UCLA’s Mallory Pugh leaves school early


 In this Saturday, March 4, 2017, file photo, United States forward Mallory Pugh (2) runs with the ball against England defender Lucy Bronze (4) during the second half of a SheBelieves Cup.Pugh has decided to leave UCLA for a professional soccer career. (AP Photo/Julio Cortez, File)

Mallory Pugh has reportedly decided to leave UCLA in order to sign a professional deal, according to Sports Illustrated.

Pugh enrolled at UCLA this January and will leave before playing a single official soccer game for the Bruins.

At the beginning of 2016, Pugh made her senior national team debut against Ireland in a friendly match, in which she scored. Pugh has since gone on to earn 22 caps for the national team.

Pugh is the first high-profile player since Lindsey Horan in 2012 to forego college. Horan was going to attend North Carolina but signed a professional contract with Paris Saint Germain instead.

It is rumored Pugh will either sign with the National Women’s Soccer League or go abroad where she reportedly has offers from Olympique Lyon and PSG.

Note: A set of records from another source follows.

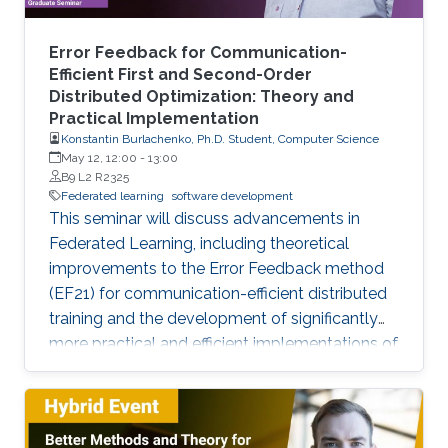
Error Feedback for Communication-
Efficient First and Second-Order
Distributed Optimization: Theory and
Practical Implementation
Konstantin Burlachenko, Ph.D. Student, Computer Science
May 12, 12:00
-
13:00
B9 L2 R2325
Federated learning
software development
This seminar will discuss advancements in
Federated Learning, including theoretical
improvements to the Error Feedback method
(EF21) for communication-efficient distributed
training and the development of significantly
more practical and efficient implementations of
the Federated Newton Learn (FedNL)
algorithm.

Pugh’s decision to go pro could spark other players to forego college or leave while they still have remaining years of eligibility. This is possible due to the growth of women’s soccer around the world. Going abroad to more established leagues in Europe as well as remaining stateside to play in the NWSL, which is now in its fifth season, are both now viable options.

In the past players have had to stay the full four years in college because of a lack of a next step in many cases. With more established professional leagues for women forming across American sports more and more players will likely leave college early, as is the case in men’s sports. In the WNBA it is slightly more difficult as a player is permitted to leave college if her 22nd birthday falls in the calendar year of the draft, which is one of the factors for the lack of popularity.

We have seen going pro become more common in women’s college basketball with players like Jewell Loyd and, more recently, Alisha Gray and Kaela Davis leaving school.

This trend has yet to reach the University of Connecticut but it would not surprise me if this changed in the near future. During her time in college, UConn great Breanna Stewart was questioned about leaving early.

“Everyone is entitled to their own opinion. Obviously, I’m only 20, so I can’t do it, but I don’t think I’d want to,” Stewart said. “You come here, college is the best four years of your life. Plus, I have my sights on winning four.”